I’ll bet you can name 10 people with fancy college degrees who are struggling to find work right now. Or they just took the difficulty as a reason to go back and get another degree – confident that with another piece of paper someone will “give” them a job.
Do you know that our universities are graduating exactly 10 times more psychology majors each year than there are jobs for psychology majors? But are college guidance counselors telling these bright-eyed kids, “There will be a job for only 1 in every 10 of you. The rest of you will have to figure out some other way to repay your student loans and make a living.” Of course not. We encourage even more to get that degree in psychology, political science, graphic design, or for the chronically indecisive – “university studies”.
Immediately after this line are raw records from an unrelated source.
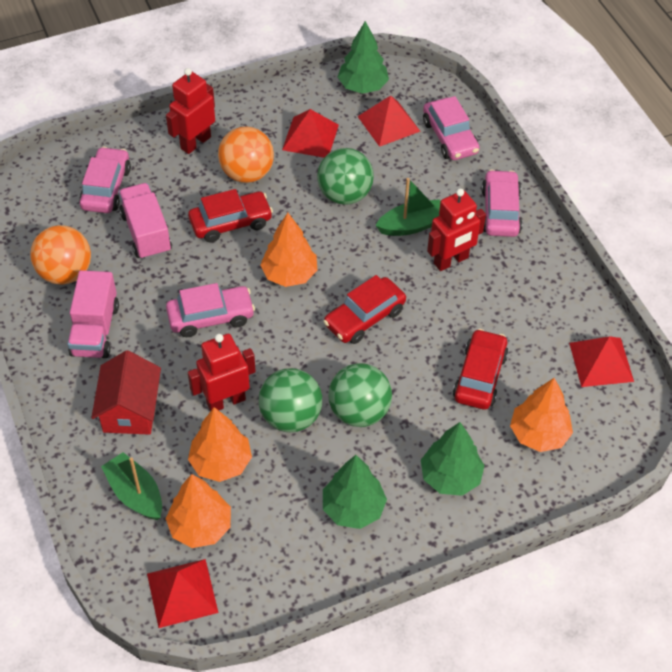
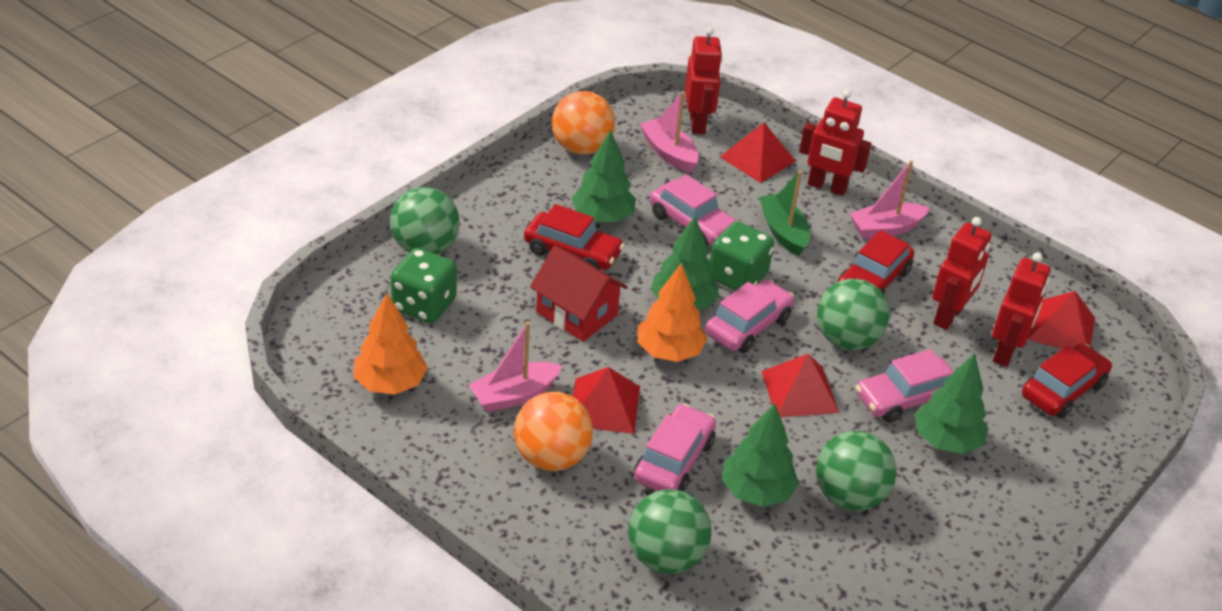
green ball: [259,368,322,432] [317,148,374,205] [328,363,392,427] = 3 -> [390,187,460,254] [628,489,712,574] [816,431,896,511] [817,279,889,350] = 4
green boat: [101,452,162,520] [375,178,441,236] = 2 -> [759,171,810,256] = 1
green dice: none = 0 -> [391,248,457,323] [710,221,774,291] = 2
green tree: [323,455,387,529] [338,21,389,94] [421,422,485,496] = 3 -> [572,130,636,222] [651,216,719,310] [722,403,799,507] [915,353,989,454] = 4
orange tree: [166,474,231,548] [188,407,252,482] [260,213,317,287] [510,378,573,452] = 4 -> [354,293,428,395] [637,263,707,362] = 2
pink boat: none = 0 -> [469,322,562,412] [640,91,699,173] [849,160,929,239] = 3
pink truck: [68,270,119,358] [119,183,172,260] = 2 -> none = 0
red robot: [166,68,215,154] [188,334,256,411] [427,188,486,271] = 3 -> [685,27,723,134] [799,90,872,196] [932,217,992,330] [992,252,1051,367] = 4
Okay, schools are trying to adjust. You can now get a degree in
- Packaging – University of Wisconsin-Stout
- Viticulture and Enology – Cornell University
- Puppetry – University of Connecticut
- Decision Making – Indiana University Kelley School of Business
- Turfgrass Management – Michigan State University
- Master Ranching – Texas A&M
- Retail Floristry – Mississippi State University
- Professional Nanny – Sullivan University
Do we really need 4-yr degrees to be an expert in these areas?
Of course if you are unsure about a clear focus you can take classes (yes, these are all real class offerings) in The Art of Walking, Maple Syrup, Tightwaddery, The American Vacation, Finding Dates Worth Keeping, The Amazing World of Bubbles, or Alien Sex.
Is it any wonder we have growing numbers of “Educated Unemployed” in our ranks?
Oh yes, I have a BA in Psychology and an MA in Clinical Psychology. Very enjoyable studies and I learned a lot about myself. And then I figured out how to make a living.
What in your training or experience makes you “employable?” What value do you bring to the table – whether or not you have a degree?